Supreme Court Justice Clarence Thomas made big news today by revealing the obvious: Oral arguments aren't that big of a deal—especially to Thomas, who has gone more than six years without asking a single question at a hearing. Referring to the discourse between justices and lawyers, Thomas told a University of Kentucky audience, "I see no need for all of that. Most of that is in the briefs, and there are a few questions around the edges.” He noted that outside of the hour-long oral arguments, the nine justices “have a lifetime to go back in chambers and to argue with each other.” The remarks were enough to excite the Associated Press, USA Today, The Washington Post, Politico and other publications but if you think about it, his words were merely common sense.
As legal experts have noted, ahead of oral arguments, the justices scan through reams of briefs that discuss every type of argument you could imagine. It's not as if the justices are exposed to new ideas when they're discussing hugely contentious issues like health care reform. "The worst-kept secret in appellate litigation is that oral arguments don’t matter that much," wrote Newsweek's Ben Jacobs last month. "Most of the decision-making process centers around past court precedent and the briefs submitted by the parties and amici curiae (or 'friends of the court')."
The Washington Post's Ezra Klein found a similar answer when he quizzed legal experts on it last month. "There is, after all, something slightly odd about the idea that the members of the Court are genuinely open to being moved by today's discussion over the precise nature of the individual mandate,'" he wrote. "Why would a few hours of theatrical argument be key to their decision-making process?" He spoke with The New Yorker's Supreme Court reporter Jeffrey Toobin who emphasized that, in the case of big issues like health care, oral arguments have significantly less impact. "In my experience, the higher profile the case, the less oral arguments matter, because the Justices have strong and longstanding views about major constitutional issues."
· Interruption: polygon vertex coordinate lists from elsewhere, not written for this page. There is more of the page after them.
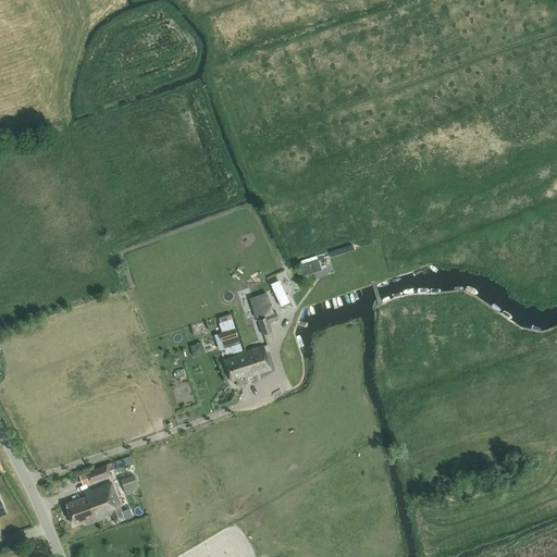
[(301,275),(317,271),(313,261),(298,265),(301,275)]
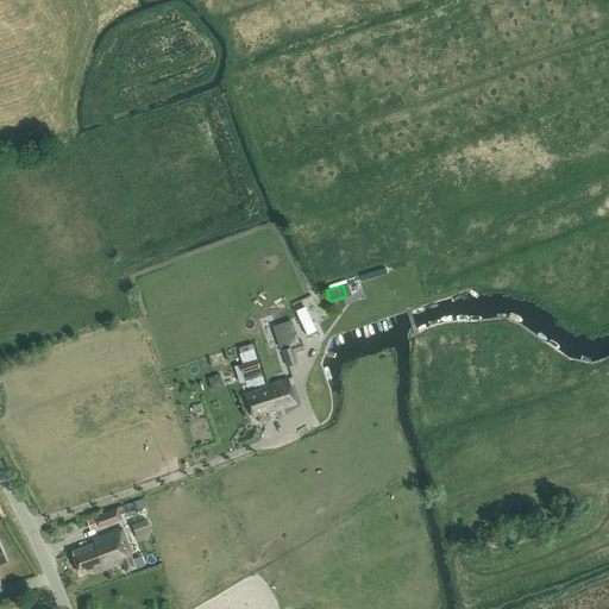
[(295,311),(307,336),(316,331),(305,306),(295,311)]
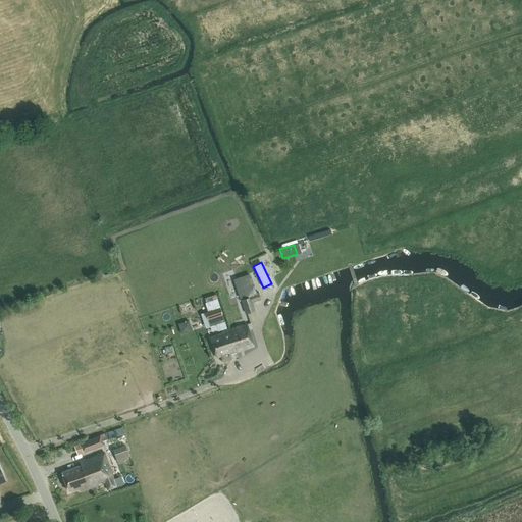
[(241,299),(246,313),(255,311),(252,302),(260,299),(259,292),(241,299)]
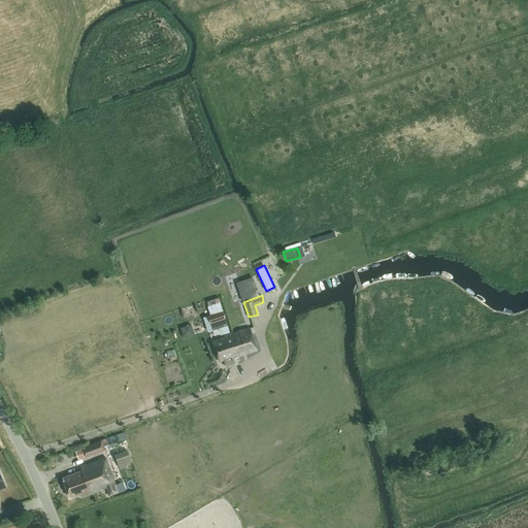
[(223,311),(208,316),(212,329),(227,325),(225,319),(226,319),(223,311)]
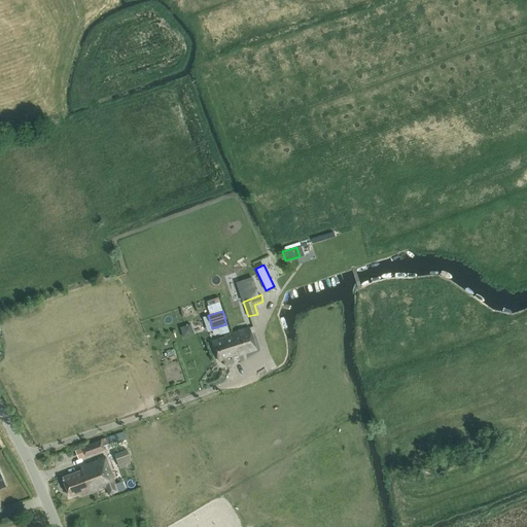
[(212,340),(219,360),(223,359),(225,365),(240,360),(238,354),(256,348),(249,327),(224,335),(224,336),(212,340)]
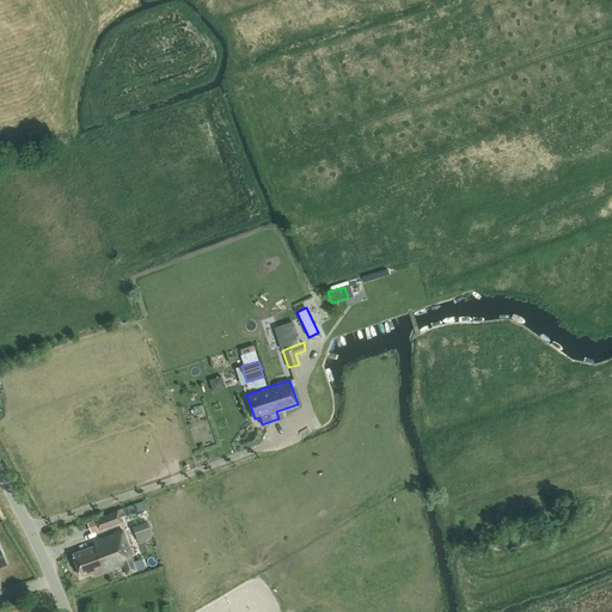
[(191,453),(194,464),(204,461),(202,451),(191,453)]
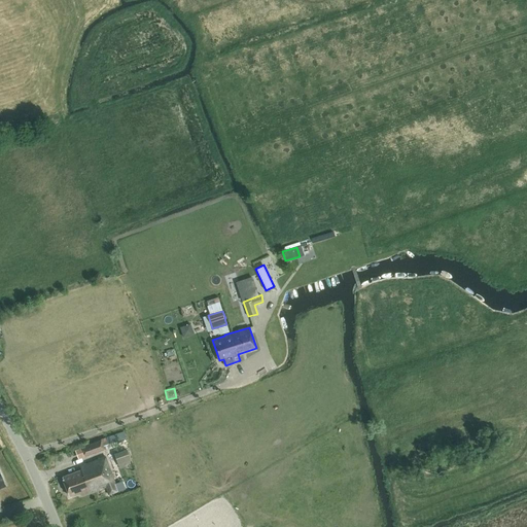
[(81,446),(84,455),(85,456),(105,448),(101,437),(81,446)]
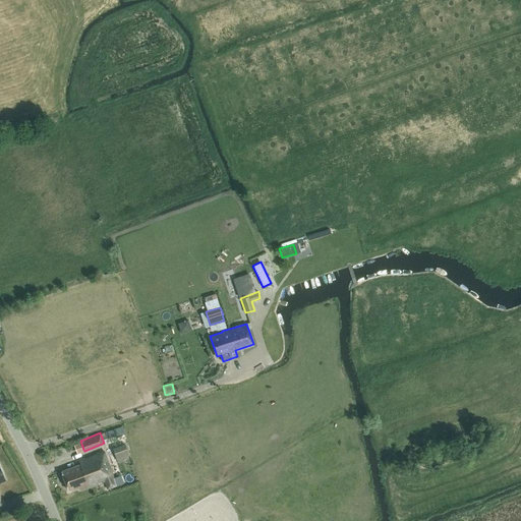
[(112,448),(117,460),(129,455),(125,444),(112,448)]
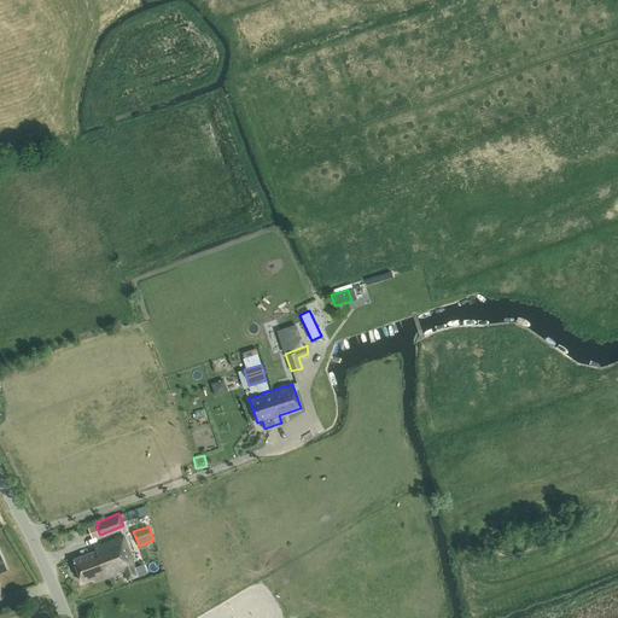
[(74,558),(82,581),(94,576),(95,581),(124,570),(128,579),(138,576),(124,535),(95,546),(97,551),(74,558)]
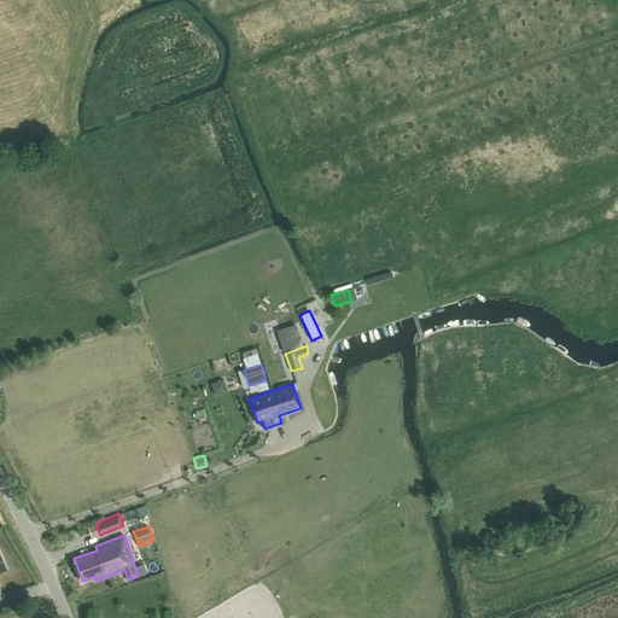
All buildings are outlined.
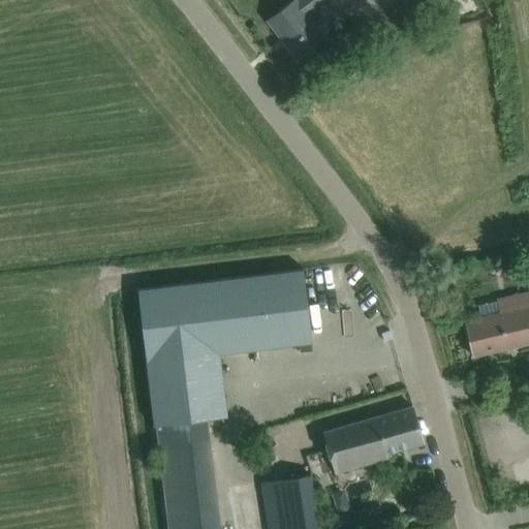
[(325,0),(294,0),(292,0),(268,20),(297,58),(323,37),(306,14),(324,0),(325,0)]
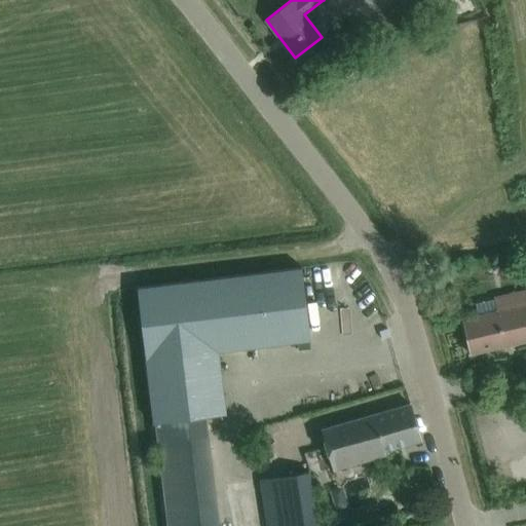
[(151,422),(154,422),(166,525),(219,525),(207,415),(225,413),(218,351),(310,339),(301,267),(135,287),(151,422)]
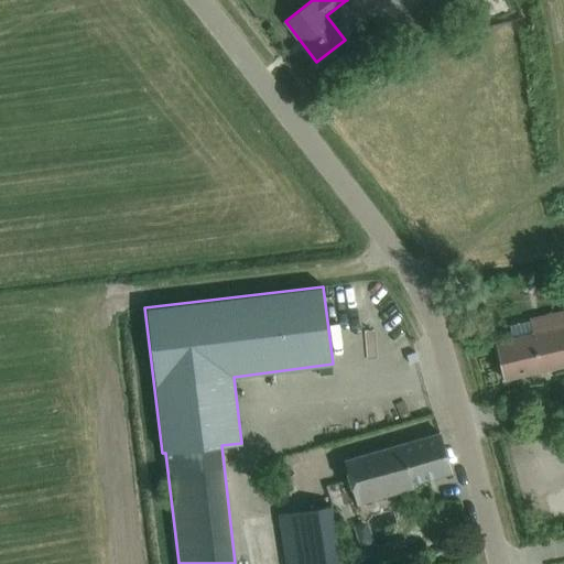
[(502,379),(563,365),(563,321),(555,323),(553,314),(529,320),(532,334),(495,343),(502,379)]
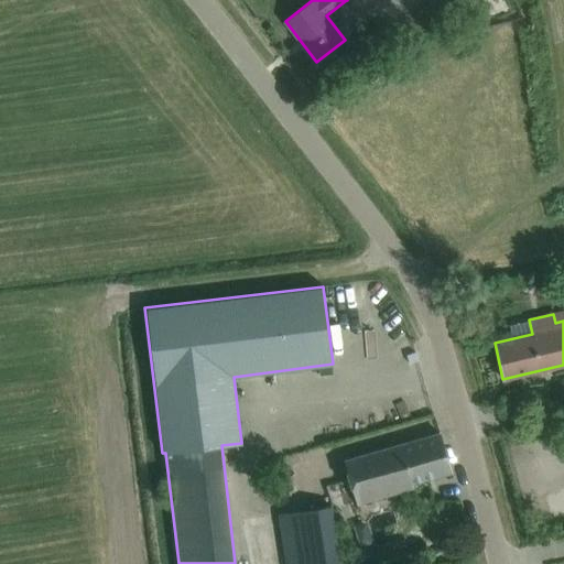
[(413,487),(412,484),(451,472),(438,433),(344,461),(356,505),(413,487)]
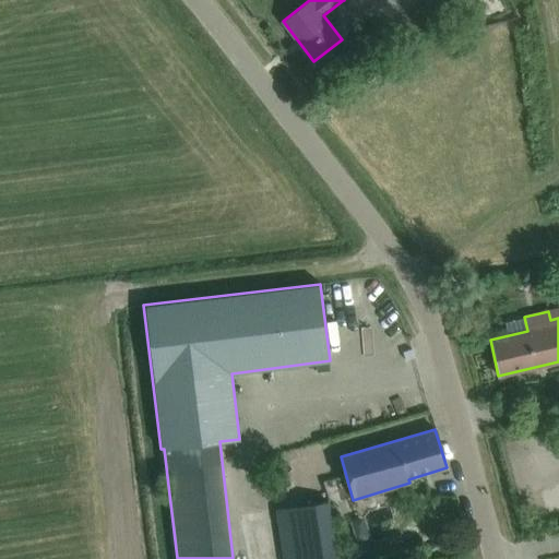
[(337,558),(329,500),(274,509),(281,558),(337,558)]
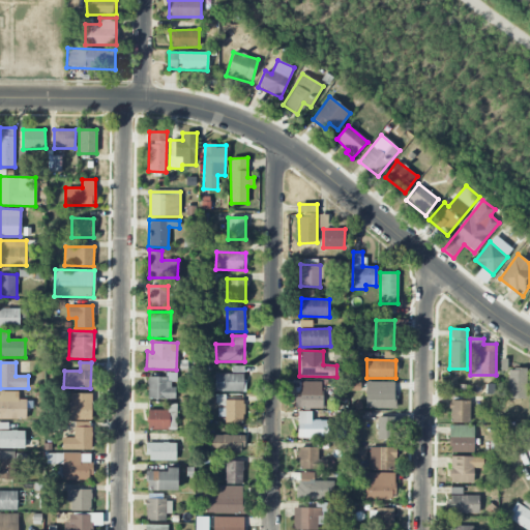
[(214,374),(215,391),(243,391),(243,365),(232,365),(232,374),(214,374)]
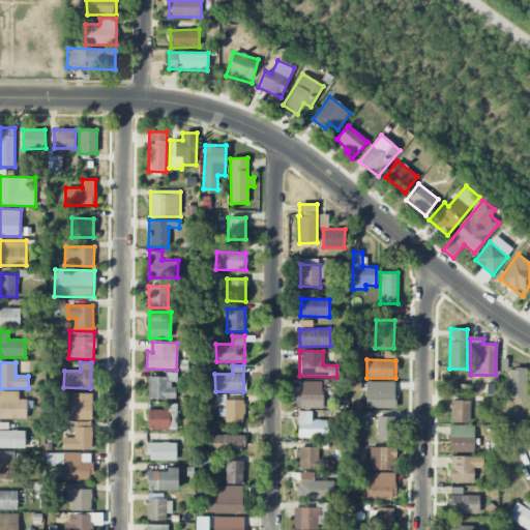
[(526,370),(508,369),(508,399),(526,399),(526,370)]
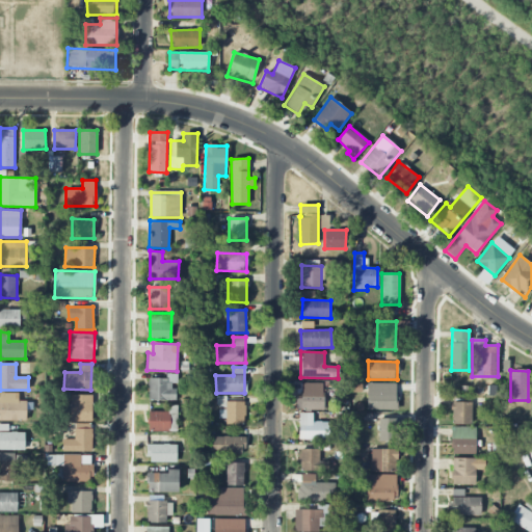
[(149,400),(174,401),(175,381),(176,381),(176,374),(167,374),(167,378),(149,378),(149,400)]
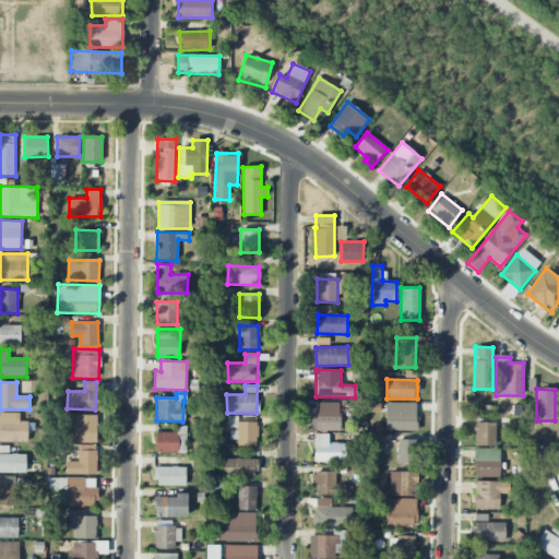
[(417,403),(385,402),(385,430),(416,431),(417,403)]
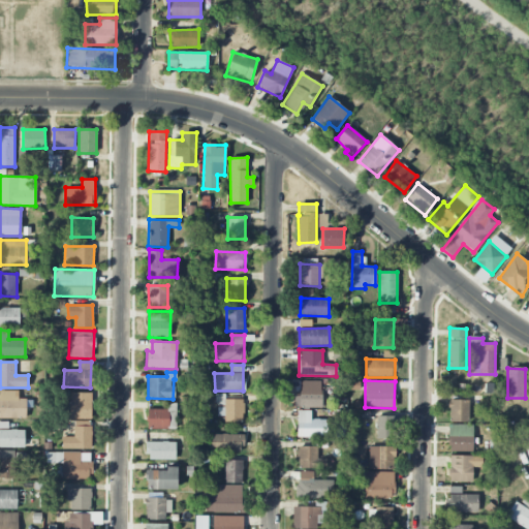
[(19,391),(0,390),(0,417),(26,418),(27,399),(19,399),(19,391)]
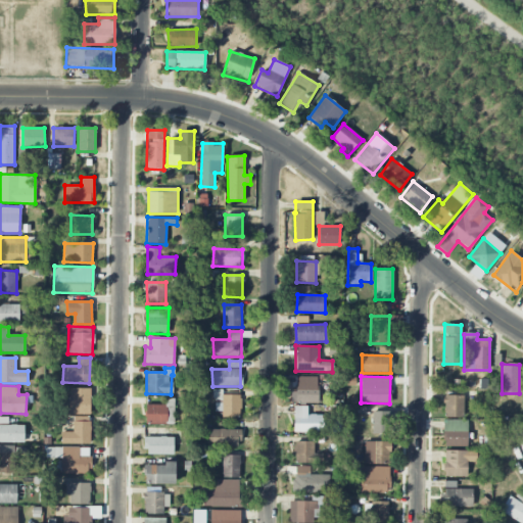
[(319,402),(319,386),(295,385),(295,402),(319,402)]
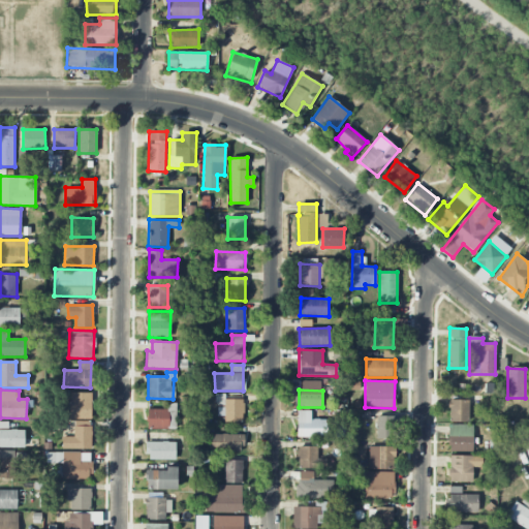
[(92,393),(70,393),(69,419),(92,419),(92,393)]
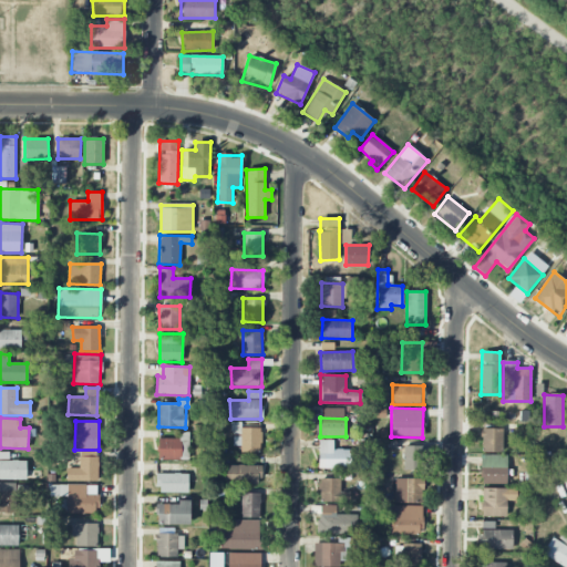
[(260,452),(260,428),(233,429),(233,445),(240,445),(241,453),(260,452)]
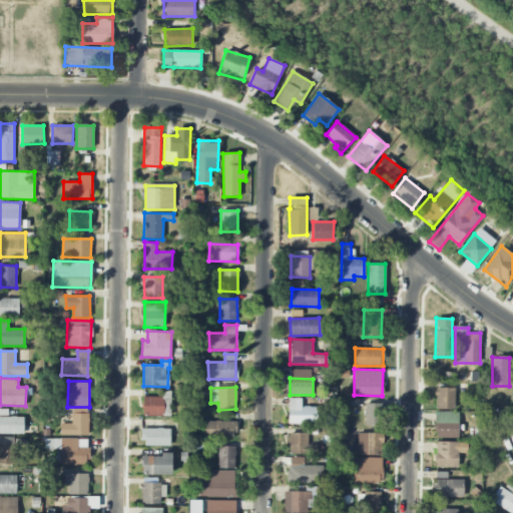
[(454,388),(436,388),(436,409),(454,409),(454,388)]
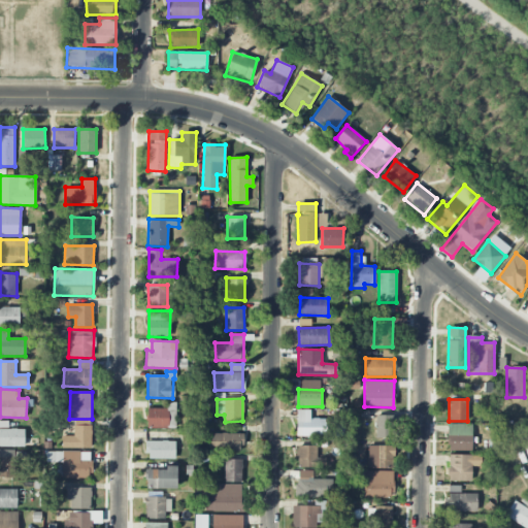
[(147,407),(147,428),(175,428),(175,407),(147,407)]
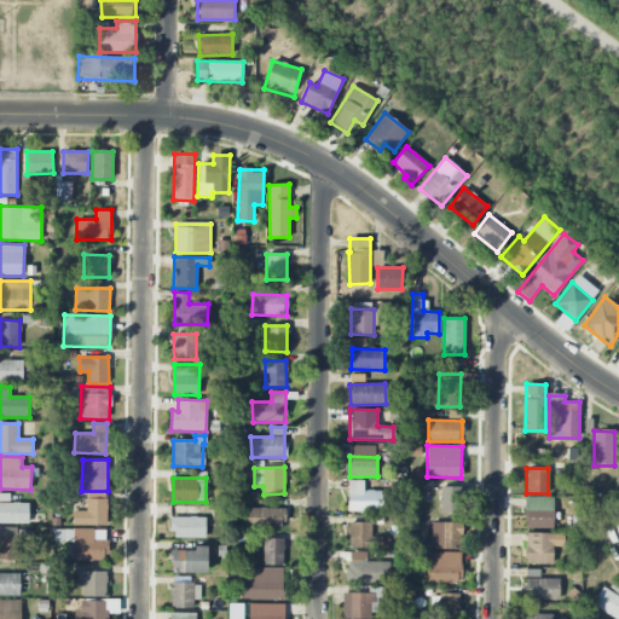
[(383,491),(363,491),(364,481),(348,480),(347,512),(382,513),(383,491)]
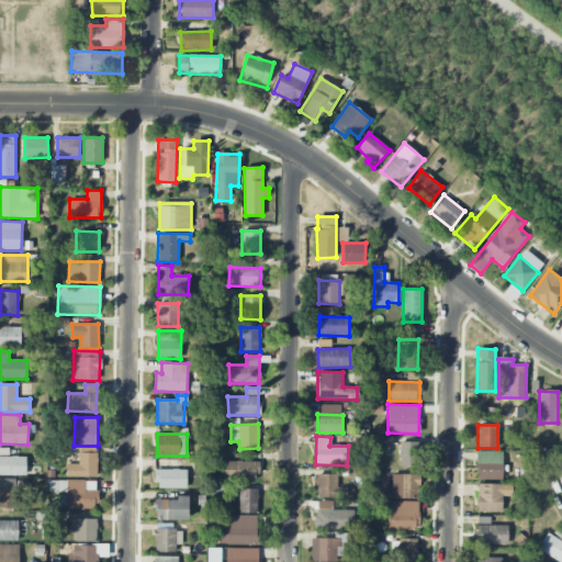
[(420,467),(422,442),(400,441),(400,467),(420,467)]
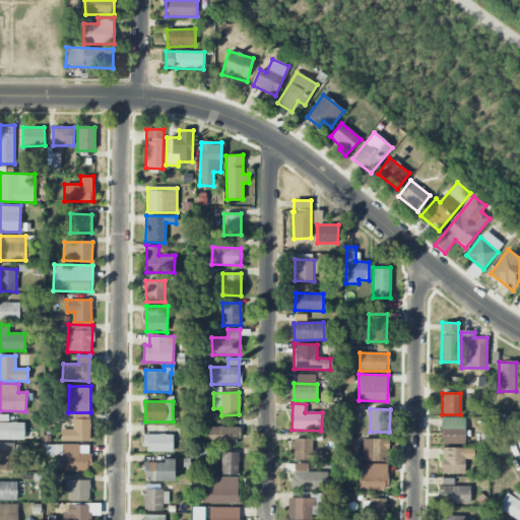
[(61,442),(89,442),(89,413),(73,413),(73,430),(61,430),(61,442)]
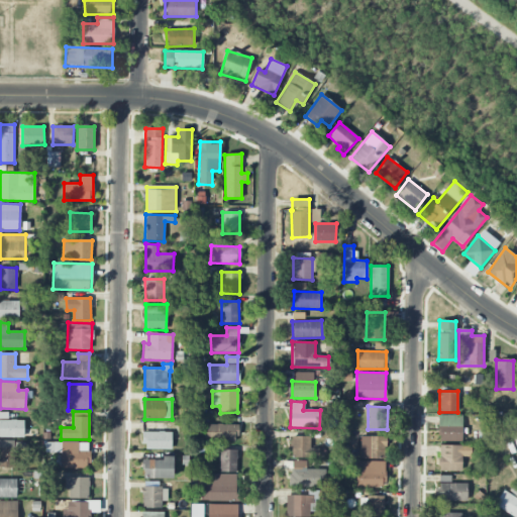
[(0,436),(23,437),(23,420),(8,420),(8,412),(0,412),(0,436)]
Still, even though health care oral arguments may not have been that important to the justices, it doesn't mean they aren't consequential to the public at large. That's why last month's charade got so much attention: The arguments weren't influencing the justices, necessarily, but they gave the public a window into the disposition of the members of the court, which ended up revealing that yes, five justices could conceivably rule against the individual mandate.